#### WHAT TO WORK ON:
Output the records that follow, with every character intact.

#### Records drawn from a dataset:
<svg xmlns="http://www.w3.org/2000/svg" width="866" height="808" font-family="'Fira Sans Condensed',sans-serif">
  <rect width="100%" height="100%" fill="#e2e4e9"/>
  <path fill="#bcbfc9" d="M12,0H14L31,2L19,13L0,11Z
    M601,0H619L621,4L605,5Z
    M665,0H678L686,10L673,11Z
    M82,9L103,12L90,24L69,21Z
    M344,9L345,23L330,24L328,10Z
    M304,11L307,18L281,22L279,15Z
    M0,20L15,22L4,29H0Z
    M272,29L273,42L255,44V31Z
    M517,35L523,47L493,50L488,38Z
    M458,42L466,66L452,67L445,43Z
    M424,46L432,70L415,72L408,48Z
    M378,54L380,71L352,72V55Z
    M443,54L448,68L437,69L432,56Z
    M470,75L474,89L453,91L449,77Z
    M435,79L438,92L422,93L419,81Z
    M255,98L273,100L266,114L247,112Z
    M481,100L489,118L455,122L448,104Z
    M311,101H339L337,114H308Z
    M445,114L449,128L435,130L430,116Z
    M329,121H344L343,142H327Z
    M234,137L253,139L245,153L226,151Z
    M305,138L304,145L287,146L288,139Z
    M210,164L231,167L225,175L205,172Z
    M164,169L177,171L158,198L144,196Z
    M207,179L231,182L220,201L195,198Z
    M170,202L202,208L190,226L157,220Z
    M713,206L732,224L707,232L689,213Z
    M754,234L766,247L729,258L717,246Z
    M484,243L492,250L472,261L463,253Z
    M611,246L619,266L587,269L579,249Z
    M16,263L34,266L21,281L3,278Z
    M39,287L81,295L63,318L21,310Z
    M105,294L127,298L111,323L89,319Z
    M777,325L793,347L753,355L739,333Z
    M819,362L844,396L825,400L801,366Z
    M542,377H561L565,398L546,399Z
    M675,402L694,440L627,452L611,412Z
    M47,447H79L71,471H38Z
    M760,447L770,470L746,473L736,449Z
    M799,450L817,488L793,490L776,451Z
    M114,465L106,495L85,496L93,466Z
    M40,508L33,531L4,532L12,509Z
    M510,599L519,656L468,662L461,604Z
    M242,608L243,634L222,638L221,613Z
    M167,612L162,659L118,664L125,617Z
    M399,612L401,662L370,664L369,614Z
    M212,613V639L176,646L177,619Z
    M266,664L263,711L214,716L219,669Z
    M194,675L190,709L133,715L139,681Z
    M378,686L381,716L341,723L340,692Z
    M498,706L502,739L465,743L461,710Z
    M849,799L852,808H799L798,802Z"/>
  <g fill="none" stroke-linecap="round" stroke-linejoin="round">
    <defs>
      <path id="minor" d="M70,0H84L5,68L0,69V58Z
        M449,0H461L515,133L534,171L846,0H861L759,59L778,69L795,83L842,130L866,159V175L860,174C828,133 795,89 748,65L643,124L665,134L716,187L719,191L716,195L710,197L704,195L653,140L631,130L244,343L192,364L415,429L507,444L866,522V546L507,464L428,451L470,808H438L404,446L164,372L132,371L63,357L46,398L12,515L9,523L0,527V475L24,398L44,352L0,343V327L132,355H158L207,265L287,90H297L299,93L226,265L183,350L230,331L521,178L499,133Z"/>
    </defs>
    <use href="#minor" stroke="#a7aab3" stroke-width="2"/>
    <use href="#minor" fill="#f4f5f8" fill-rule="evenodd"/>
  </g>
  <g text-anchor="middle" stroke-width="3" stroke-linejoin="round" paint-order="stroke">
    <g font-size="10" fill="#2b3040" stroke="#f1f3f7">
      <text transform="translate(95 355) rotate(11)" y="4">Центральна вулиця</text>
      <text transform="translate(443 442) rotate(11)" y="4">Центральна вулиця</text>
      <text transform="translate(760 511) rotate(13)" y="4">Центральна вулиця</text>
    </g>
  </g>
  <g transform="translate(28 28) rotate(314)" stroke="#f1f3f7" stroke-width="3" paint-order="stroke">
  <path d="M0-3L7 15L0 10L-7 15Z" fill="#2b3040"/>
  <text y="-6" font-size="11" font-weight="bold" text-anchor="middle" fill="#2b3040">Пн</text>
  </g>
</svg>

#### OUTPUT FOR THIS EXERCISE:
<svg xmlns="http://www.w3.org/2000/svg" width="866" height="808" font-family="'Fira Sans Condensed',sans-serif">
  <rect width="100%" height="100%" fill="#e2e4e9"/>
  <path fill="#bcbfc9" d="M12,0H14L31,2L19,13L0,11Z
    M601,0H619L621,4L605,5Z
    M665,0H678L686,10L673,11Z
    M82,9L103,12L90,24L69,21Z
    M344,9L345,23L330,24L328,10Z
    M304,11L307,18L281,22L279,15Z
    M0,20L15,22L4,29H0Z
    M272,29L273,42L255,44V31Z
    M517,35L523,47L493,50L488,38Z
    M458,42L466,66L452,67L445,43Z
    M424,46L432,70L415,72L408,48Z
    M378,54L380,71L352,72V55Z
    M443,54L448,68L437,69L432,56Z
    M470,75L474,89L453,91L449,77Z
    M435,79L438,92L422,93L419,81Z
    M255,98L273,100L266,114L247,112Z
    M481,100L489,118L455,122L448,104Z
    M311,101H339L337,114H308Z
    M445,114L449,128L435,130L430,116Z
    M329,121H344L343,142H327Z
    M234,137L253,139L245,153L226,151Z
    M305,138L304,145L287,146L288,139Z
    M210,164L231,167L225,175L205,172Z
    M164,169L177,171L158,198L144,196Z
    M207,179L231,182L220,201L195,198Z
    M170,202L202,208L190,226L157,220Z
    M713,206L732,224L707,232L689,213Z
    M754,234L766,247L729,258L717,246Z
    M484,243L492,250L472,261L463,253Z
    M611,246L619,266L587,269L579,249Z
    M16,263L34,266L21,281L3,278Z
    M39,287L81,295L63,318L21,310Z
    M105,294L127,298L111,323L89,319Z
    M777,325L793,347L753,355L739,333Z
    M819,362L844,396L825,400L801,366Z
    M542,377H561L565,398L546,399Z
    M675,402L694,440L627,452L611,412Z
    M47,447H79L71,471H38Z
    M760,447L770,470L746,473L736,449Z
    M799,450L817,488L793,490L776,451Z
    M114,465L106,495L85,496L93,466Z
    M40,508L33,531L4,532L12,509Z
    M510,599L519,656L468,662L461,604Z
    M242,608L243,634L222,638L221,613Z
    M167,612L162,659L118,664L125,617Z
    M399,612L401,662L370,664L369,614Z
    M212,613V639L176,646L177,619Z
    M266,664L263,711L214,716L219,669Z
    M194,675L190,709L133,715L139,681Z
    M378,686L381,716L341,723L340,692Z
    M498,706L502,739L465,743L461,710Z
    M849,799L852,808H799L798,802Z"/>
  <g fill="none" stroke-linecap="round" stroke-linejoin="round">
    <defs>
      <path id="minor" d="M70,0H84L5,68L0,69V58Z
        M449,0H461L515,133L534,171L846,0H861L759,59L778,69L795,83L842,130L866,159V175L860,174C828,133 795,89 748,65L643,124L665,134L716,187L719,191L716,195L710,197L704,195L653,140L631,130L244,343L192,364L415,429L507,444L866,522V546L507,464L428,451L470,808H438L404,446L164,372L132,371L63,357L46,398L12,515L9,523L0,527V475L24,398L44,352L0,343V327L132,355H158L207,265L287,90H297L299,93L226,265L183,350L230,331L521,178L499,133Z"/>
    </defs>
    <use href="#minor" stroke="#a7aab3" stroke-width="2"/>
    <use href="#minor" fill="#f4f5f8" fill-rule="evenodd"/>
  </g>
  <g text-anchor="middle" stroke-width="3" stroke-linejoin="round" paint-order="stroke">
    <g font-size="10" fill="#2b3040" stroke="#f1f3f7">
      <text transform="translate(95 355) rotate(11)" y="4">Центральна вулиця</text>
      <text transform="translate(443 442) rotate(11)" y="4">Центральна вулиця</text>
      <text transform="translate(760 511) rotate(13)" y="4">Центральна вулиця</text>
    </g>
  </g>
  <g transform="translate(28 28) rotate(314)" stroke="#f1f3f7" stroke-width="3" paint-order="stroke">
  <path d="M0-3L7 15L0 10L-7 15Z" fill="#2b3040"/>
  <text y="-6" font-size="11" font-weight="bold" text-anchor="middle" fill="#2b3040">Пн</text>
  </g>
</svg>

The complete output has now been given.